Gabriella is shown, before a body of silvergrey water. Gabriella has light skin, shoulderlength grey hair, and dark eyebrows. Gabriella wears oval eyeglasses, a darkgreen or drab coat with a wide collar, and a black shallow scoopneck shirt beneath.

Gabriella Bedetti studied translation at the University of Iowa and the Sewanee Writers’ Conference. Her translations of Meschonnic’s essays and other writings have appeared in New Literary History, Critical Inquiry, and Diacritics. Meschonnic was a guest of the MLA at her roundtable with Ralph Cohen and Susan Stewart.

Don is shown before a weathered grey wooden wall or slat fence. Don has pale skin and short grey hair, receding from the forehead. Don wears rectangular eyeglasses, and a white crewneck shirt.

Don Boes is the author of Good Luck With That, Railroad Crossing, and The Eighth Continent, selected by A. R. Ammons for the Samuel French Morse Poetry Prize. His poems have appeared in The Louisville Review, Painted Bride Quarterly, Prairie Schooner, CutBank, Zone 3, Southern Indiana Review, and The Cincinnati Review.

Henri is shown, before a beige or white wall with black decorations. Henri has light skin, and silver hair which puffs out at the sides considerably, but has receded entirely from the crown of the head. Henri wears a white collared shirt, the top button unfastened.

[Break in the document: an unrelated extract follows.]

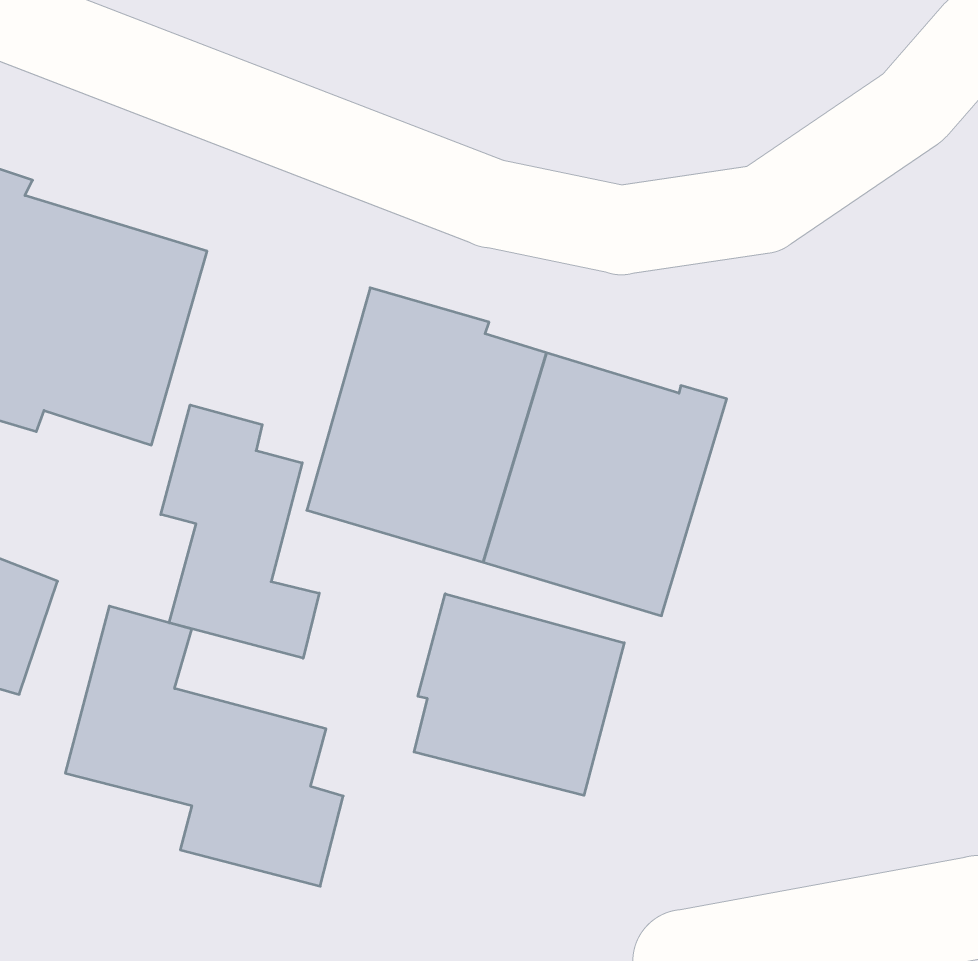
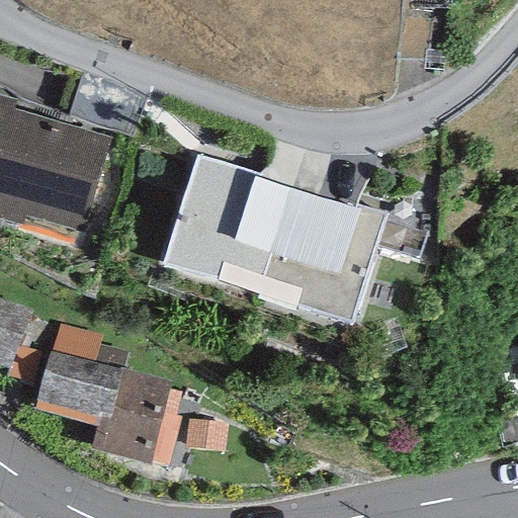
building: [161,405,319,658] -> none
building: [414,594,624,795] -> none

Henri Meschonnic (1932–2009) is a key figure of French “new poetics,” best known worldwide for his translations from the Old Testament and the 710-page Critique du rythme. During his long career, Meschonnic generated controversy in the literary community. His poems appear in more than a dozen languages; however, almost none of Meschonnic’s poems have been translated into English. His poetry has received prestigious awards, including the Max Jacob International Poetry Prize, the Mallarmé Prize, the Jean Arp Francophone Literature Prize, and the Guillevic-Ville de Saint-Malo Grand Prize for Poetry.